When a leading financial services institution needed to update network operations across
more than 300 branches, Rahul Tavva at Kairos Technologies built a system that removed
most of the manual work from the process. Working as a network engineer from 2013 to 2016,
Rahul created what he called an intent-based networking framework, essentially a smart
automated system that lets you describe what you want the network to do in plain business
terms, then handles all the technical translation and deployment automatically. Instead of
engineers spending hours configuring routers and switches at each branch location by hand,
the framework takes high-level policies like security rules or traffic priorities and converts them
into the specific commands each device needs, then pushes those settings out to hundreds of
sites at once. The system also keeps monitoring to make sure every branch stays aligned with
the bank’s policies, catching configuration drift or unauthorized changes before they cause
problems.


The numbers tell a clear story. Misconfiguration incidents dropped by 60 percent because the
automation removed the human errors that happen when people type commands manually.
The time needed to roll out routing and security changes fell by 40 percent, which freed up
technical staff to focus on more strategic work instead of repetitive device configuration.

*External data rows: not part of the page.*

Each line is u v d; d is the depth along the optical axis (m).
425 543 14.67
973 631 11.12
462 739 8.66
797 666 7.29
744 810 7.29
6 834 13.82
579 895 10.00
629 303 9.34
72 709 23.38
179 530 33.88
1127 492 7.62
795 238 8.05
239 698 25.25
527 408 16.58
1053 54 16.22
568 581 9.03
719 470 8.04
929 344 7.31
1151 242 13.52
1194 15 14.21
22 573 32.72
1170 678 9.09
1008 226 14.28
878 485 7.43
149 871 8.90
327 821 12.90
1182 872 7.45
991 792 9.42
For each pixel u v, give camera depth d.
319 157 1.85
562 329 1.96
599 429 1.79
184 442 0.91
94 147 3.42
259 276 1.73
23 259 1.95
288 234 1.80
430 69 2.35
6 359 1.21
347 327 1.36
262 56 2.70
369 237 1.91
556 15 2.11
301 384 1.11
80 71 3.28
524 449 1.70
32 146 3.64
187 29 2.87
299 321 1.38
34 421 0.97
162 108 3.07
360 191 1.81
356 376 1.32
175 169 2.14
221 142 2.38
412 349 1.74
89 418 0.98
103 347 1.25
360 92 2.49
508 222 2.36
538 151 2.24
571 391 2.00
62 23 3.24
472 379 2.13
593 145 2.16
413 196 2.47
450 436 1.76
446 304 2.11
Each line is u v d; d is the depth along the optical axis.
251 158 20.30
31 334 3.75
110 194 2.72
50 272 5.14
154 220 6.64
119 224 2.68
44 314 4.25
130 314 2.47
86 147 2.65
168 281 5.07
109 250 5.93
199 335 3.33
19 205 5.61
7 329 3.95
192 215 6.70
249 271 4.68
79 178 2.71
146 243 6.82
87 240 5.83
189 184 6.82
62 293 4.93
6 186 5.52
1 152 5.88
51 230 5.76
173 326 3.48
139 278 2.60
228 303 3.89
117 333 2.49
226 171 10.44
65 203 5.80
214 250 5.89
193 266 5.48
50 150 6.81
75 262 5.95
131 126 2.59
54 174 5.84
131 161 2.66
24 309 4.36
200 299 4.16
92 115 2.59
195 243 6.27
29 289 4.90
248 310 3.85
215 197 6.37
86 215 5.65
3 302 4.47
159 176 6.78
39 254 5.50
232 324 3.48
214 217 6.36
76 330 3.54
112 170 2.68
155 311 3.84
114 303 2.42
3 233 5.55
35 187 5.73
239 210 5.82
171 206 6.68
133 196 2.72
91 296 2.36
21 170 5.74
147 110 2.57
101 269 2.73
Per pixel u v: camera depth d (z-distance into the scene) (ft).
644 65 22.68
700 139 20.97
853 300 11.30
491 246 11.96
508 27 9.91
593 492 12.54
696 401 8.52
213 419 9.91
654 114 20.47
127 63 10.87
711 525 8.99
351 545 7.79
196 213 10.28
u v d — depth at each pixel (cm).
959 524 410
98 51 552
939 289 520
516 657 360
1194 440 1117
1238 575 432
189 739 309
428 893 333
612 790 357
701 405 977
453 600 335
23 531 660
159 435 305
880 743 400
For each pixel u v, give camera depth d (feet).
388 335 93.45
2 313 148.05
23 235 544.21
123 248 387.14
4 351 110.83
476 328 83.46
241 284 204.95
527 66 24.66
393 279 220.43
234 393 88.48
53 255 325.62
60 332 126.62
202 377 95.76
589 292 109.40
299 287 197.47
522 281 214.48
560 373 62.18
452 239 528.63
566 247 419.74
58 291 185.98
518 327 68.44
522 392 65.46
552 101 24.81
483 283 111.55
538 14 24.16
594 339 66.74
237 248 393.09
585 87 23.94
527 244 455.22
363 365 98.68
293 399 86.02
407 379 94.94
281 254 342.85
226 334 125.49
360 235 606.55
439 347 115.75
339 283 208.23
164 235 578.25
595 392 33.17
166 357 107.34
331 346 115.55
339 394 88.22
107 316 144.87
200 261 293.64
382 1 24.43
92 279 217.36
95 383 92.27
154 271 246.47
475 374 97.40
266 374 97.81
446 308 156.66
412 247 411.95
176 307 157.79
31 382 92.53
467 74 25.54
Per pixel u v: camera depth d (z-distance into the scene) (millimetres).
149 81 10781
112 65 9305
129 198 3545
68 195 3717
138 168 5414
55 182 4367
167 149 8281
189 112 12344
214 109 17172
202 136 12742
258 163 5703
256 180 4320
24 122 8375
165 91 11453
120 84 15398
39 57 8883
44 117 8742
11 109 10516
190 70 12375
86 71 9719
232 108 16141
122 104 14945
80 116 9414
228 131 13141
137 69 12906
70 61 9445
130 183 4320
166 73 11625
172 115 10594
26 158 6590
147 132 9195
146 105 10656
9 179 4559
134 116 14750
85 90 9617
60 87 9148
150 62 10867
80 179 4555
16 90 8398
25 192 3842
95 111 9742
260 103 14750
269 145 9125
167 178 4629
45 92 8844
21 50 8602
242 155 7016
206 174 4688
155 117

For a
financial institution supporting over 50,000 employees across hundreds of locations, those
improvements meant real savings in labor costs, fewer service outages, and a more reliable
network infrastructure for daily banking operations. The framework also made audit
preparation easier by providing clear documentation of exactly what policies were in place and
how they were being enforced across the entire network.


Rahul’s practical experience managing policy consistency across this distributed financial
network also informed his scholarly research. He has published two peer-reviewed articles
examining how network security architecture supports public trust in digital services, covering
topics like zero-trust frameworks and network segmentation that remain important as
organizations try to balance operational flexibility with strict security requirements.